Snow is constantly being blown across Antarctica and accumulating across the plateau. This is why the old dome station was slowly being buried and the new elevated station was engineered to be raised. Snow management shows up in a lot of different ways whether it be digging up buried buildings and equipment, literally pushing snow up a hill, or measuring the slow but inevitable accumulation.

East of the station, near the SuperDARN antennas, there is a grid of stakes planted in the snow. Once a month (even in the winter!) these stakes are used to measure the snow depth. One of my first bonus tasks when I got here was to travel out to the snow stakes with the meteorologist to help with the measurements. While it’s close enough to walk to, we opted to take a snowmobile which was way faster (and way more fun!). The routes to all the outbuildings are flagged so that no one gets lost or runs over (potentially buried) equipment.
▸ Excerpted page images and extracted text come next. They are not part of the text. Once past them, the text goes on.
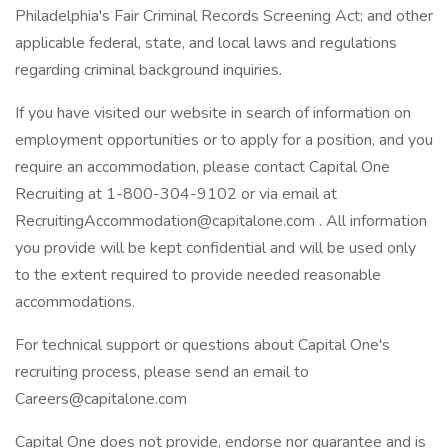
Philadelphia's Fair Criminal Records Screening Act; and other
applicable federal, state, and local laws and regulations
regarding criminal background inquiries.
If you have visited our website in search of information on
employment opportunities or to apply for a position, and you
require an accommodation, please contact Capital One
Recruiting at 1-800-304-9102 or via email at
RecruitingAccommodation@capitalone.com
. All information
you provide will be kept confidential and will be used only
to the extent required to provide needed reasonable
accommodations.
For technical support or questions about Capital One's
recruiting process, please send an email to
Careers@capitalone.com
Capital One does not provide, endorse nor guarantee and is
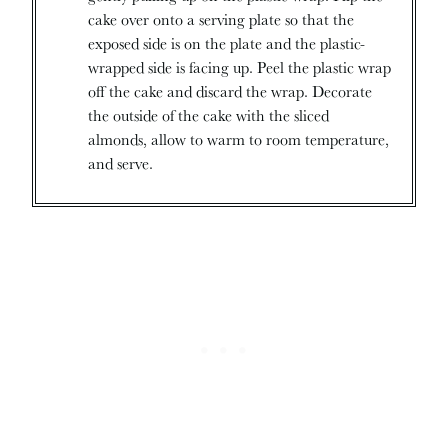
cake over onto a serving plate so that the
exposed side is on the plate and the plastic-
wrapped side is facing up. Peel the plastic wrap
off the cake and discard the wrap. Decorate
the outside of the cake with the sliced
almonds, allow to warm to room temperature,
and serve.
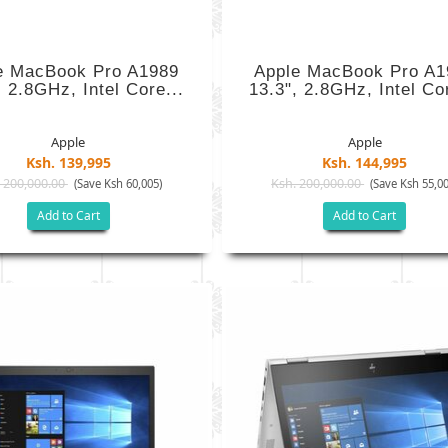
e MacBook Pro A1989
Apple MacBook Pro A1
, 2.8GHz, Intel Core...
13.3", 2.8GHz, Intel Cor
Apple
Apple
Ksh. 139,995
Ksh. 144,995
 200,000.00
Ksh. 200,000.00
(Save Ksh 60,005)
(Save Ksh 55,00
Add to Cart
Add to Cart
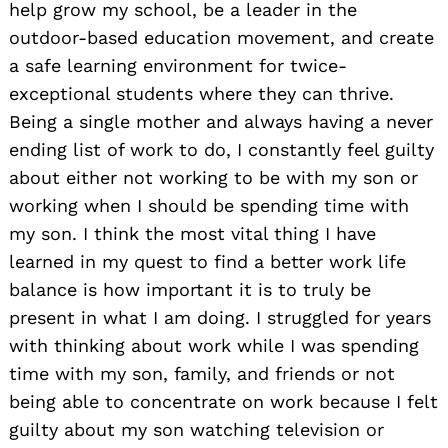
help grow my school, be a leader in the
outdoor-based education movement, and create
a safe learning environment for twice-
exceptional students where they can thrive.
Being a single mother and always having a never
ending list of work to do, I constantly feel guilty
about either not working to be with my son or
working when I should be spending time with
my son. I think the most vital thing I have
learned in my quest to find a better work life
balance is how important it is to truly be
present in what I am doing. I struggled for years
with thinking about work while I was spending
time with my son, family, and friends or not
being able to concentrate on work because I felt
guilty about my son watching television or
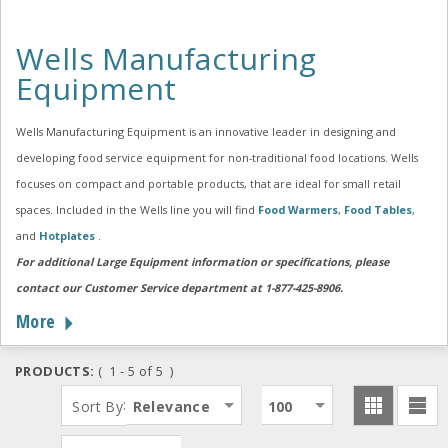
Wells Manufacturing
Equipment
Wells Manufacturing Equipment is an innovative leader in designing and
developing food service equipment for non-traditional food locations. Wells
focuses on compact and portable products, that are ideal for small retail
spaces. Included in the Wells line you will find
Food Warmers
,
Food Tables
,
and
Hotplates
.
For additional Large Equipment information or specifications, please
contact our Customer Service department at 1-877-425-8906.
More
PRODUCTS:
( 1 - 5 of 5 )
:
Sort By
Relevance
100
Later in the summer I’ll be going out to reflag some of the routes because (surprise) the flags are almost completely buried.
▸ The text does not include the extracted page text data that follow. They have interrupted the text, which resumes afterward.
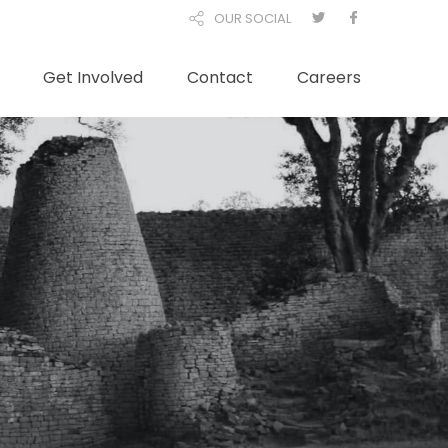
OUR SOCIAL
Get Involved
Contact
Careers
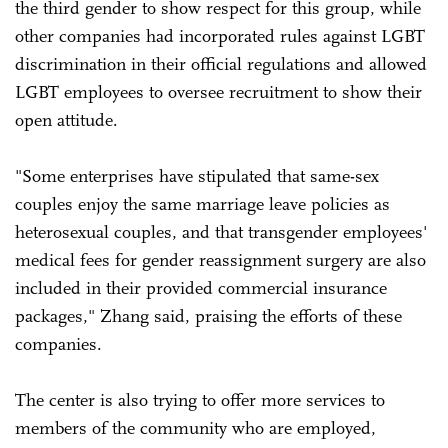
the third gender to show respect for this group, while
other companies had incorporated rules against LGBT
discrimination in their official regulations and allowed
LGBT employees to oversee recruitment to show their
open attitude.
"Some enterprises have stipulated that same-sex
couples enjoy the same marriage leave policies as
heterosexual couples, and that transgender employees'
medical fees for gender reassignment surgery are also
included in their provided commercial insurance
packages," Zhang said, praising the efforts of these
companies.
The center is also trying to offer more services to
members of the community who are employed,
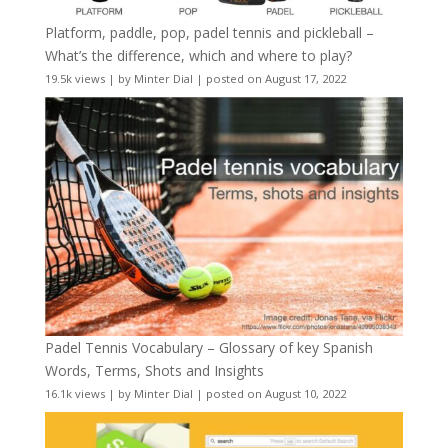
Platform, paddle, pop, padel tennis and pickleball –
What’s the difference, which and where to play?
19.5k views
|
by
Minter Dial
|
posted on August 17, 2022
Padel Tennis Vocabulary – Glossary of key Spanish
Words, Terms, Shots and Insights
16.1k views
|
by
Minter Dial
|
posted on August 10, 2022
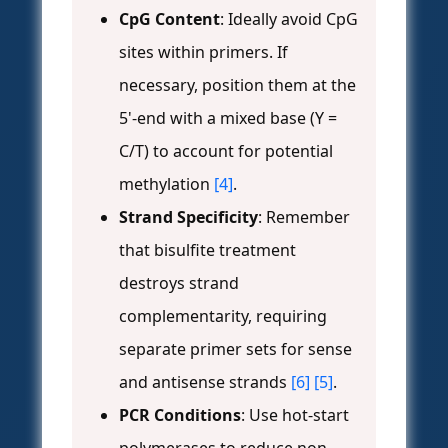
CpG Content
: Ideally avoid CpG
sites within primers. If
necessary, position them at the
5'-end with a mixed base (Y =
C/T) to account for potential
methylation
[4]
.
Strand Specificity
: Remember
that bisulfite treatment
destroys strand
complementarity, requiring
separate primer sets for sense
and antisense strands
[6]
[5]
.
PCR Conditions
: Use hot-start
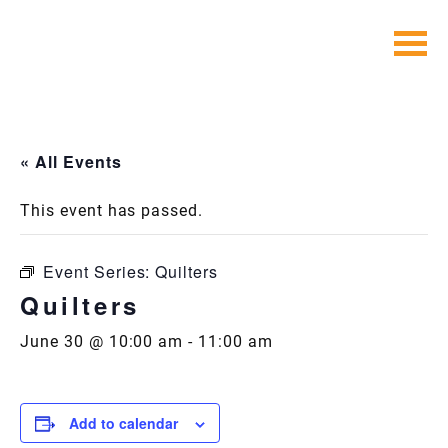
Skip
to
content
« All Events
This event has passed.
Event Series:
Quilters
Quilters
June 30 @ 10:00 am
-
11:00 am
Add to calendar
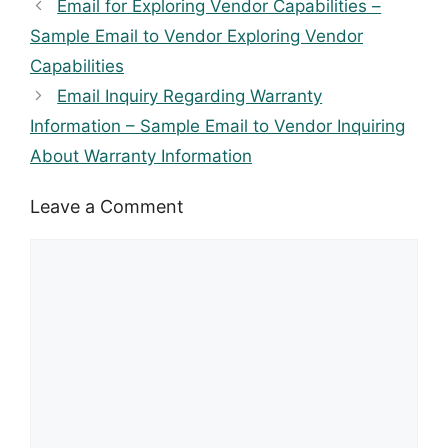
Email for Exploring Vendor Capabilities –
Sample Email to Vendor Exploring Vendor
Capabilities
Email Inquiry Regarding Warranty
Information – Sample Email to Vendor Inquiring
About Warranty Information
Leave a Comment
Comment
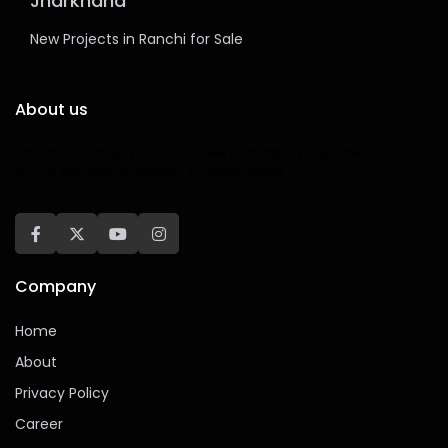
Jharkhand
New Projects in Ranchi for Sale
About us
This site can help you to find new and latest properties. You can
buy or sell new properties in simple steps.
Company
Home
About
Privacy Policy
Career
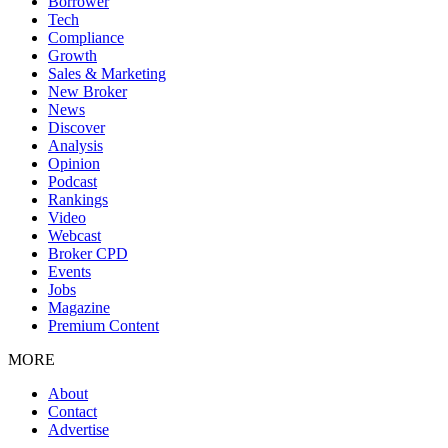
Borrower
Tech
Compliance
Growth
Sales & Marketing
New Broker
News
Discover
Analysis
Opinion
Podcast
Rankings
Video
Webcast
Broker CPD
Events
Jobs
Magazine
Premium Content
MORE
About
Contact
Advertise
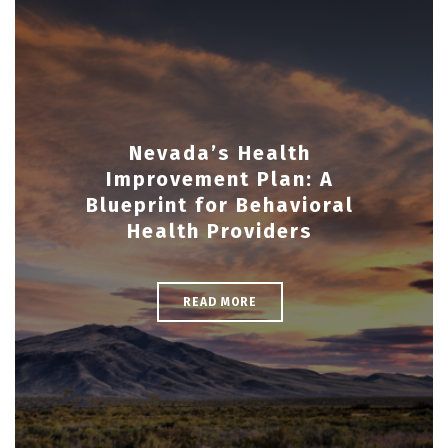
Nevada’s Health
Improvement Plan: A
Blueprint for Behavioral
Health Providers
READ MORE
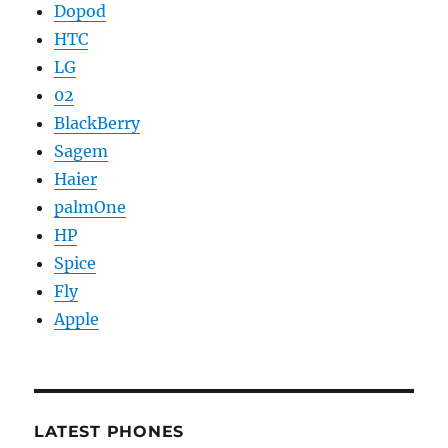
Dopod
HTC
LG
02
BlackBerry
Sagem
Haier
palmOne
HP
Spice
Fly
Apple
LATEST PHONES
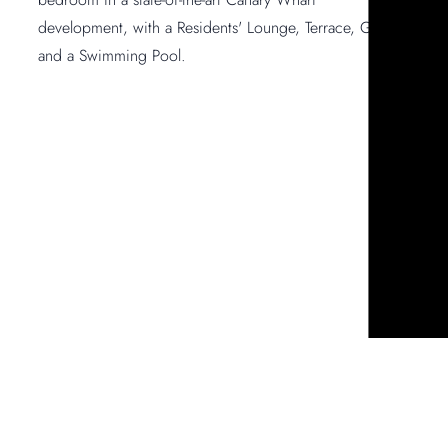
development, with a Residents' Lounge, Terrace, Gym –
and a Swimming Pool.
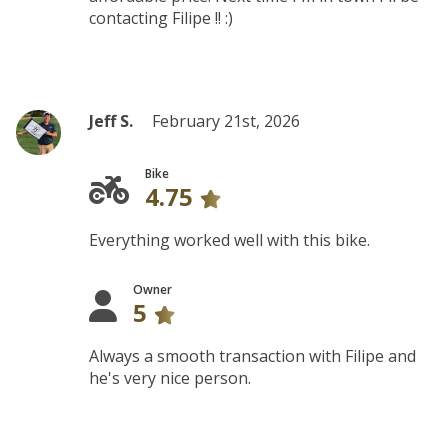
contacting Filipe !! :)
Jeff S.
February 21st, 2026
Bike
4.75
Everything worked well with this bike.
Owner
5
Always a smooth transaction with Filipe and
he's very nice person.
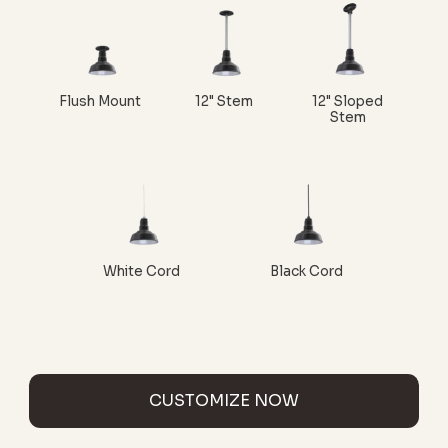
Flush Mount
12" Stem
12" Sloped
Stem
White Cord
Black Cord
CUSTOMIZE NOW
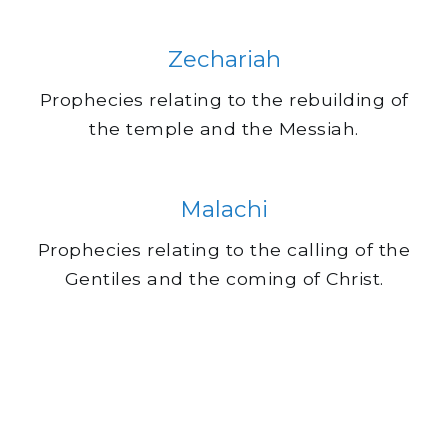
Zechariah
Prophecies relating to the rebuilding of
the temple and the Messiah.
Malachi
Prophecies relating to the calling of the
Gentiles and the coming of Christ.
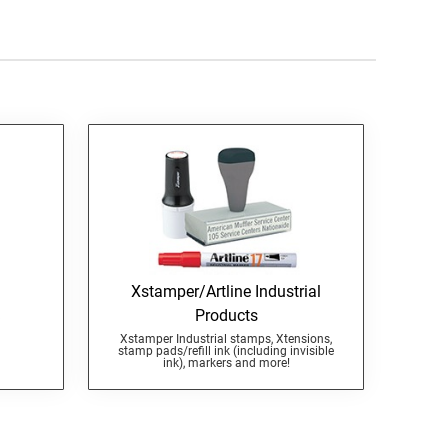
Xstamper/Artline Industrial
Products
Xstamper Industrial stamps, Xtensions,
stamp pads/refill ink (including invisible
ink), markers and more!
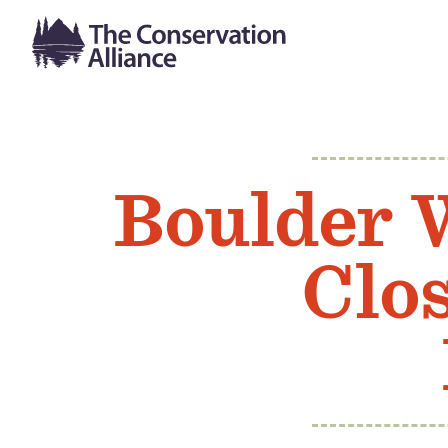
Boulder 
Clo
In addition to helping measure the snow stakes for meteorology, I also volunteered to help the IceCube scientists measure the snow depth above their detector. This was a considerably greater undertaking since the detector resides under snow and ice covering roughly a square kilometer in size. So, we borrowed a little snow vehicle (called a Piston Bully for reasons unknown to me) and spent the day driving in zigzags measuring the height of over 160 poles.

Image courtesy of John Hardin

If the poles were a reasonable height, we just recorded their height and moved on to the next ones.

If they were too short (in danger of being buried), we added extension poles. And if they were too tall… well… we did our best.

Image courtesy of John Hardin

About halfway through the day the weather cleared up a bit and we were rewarded by a pretty awesome solar halo!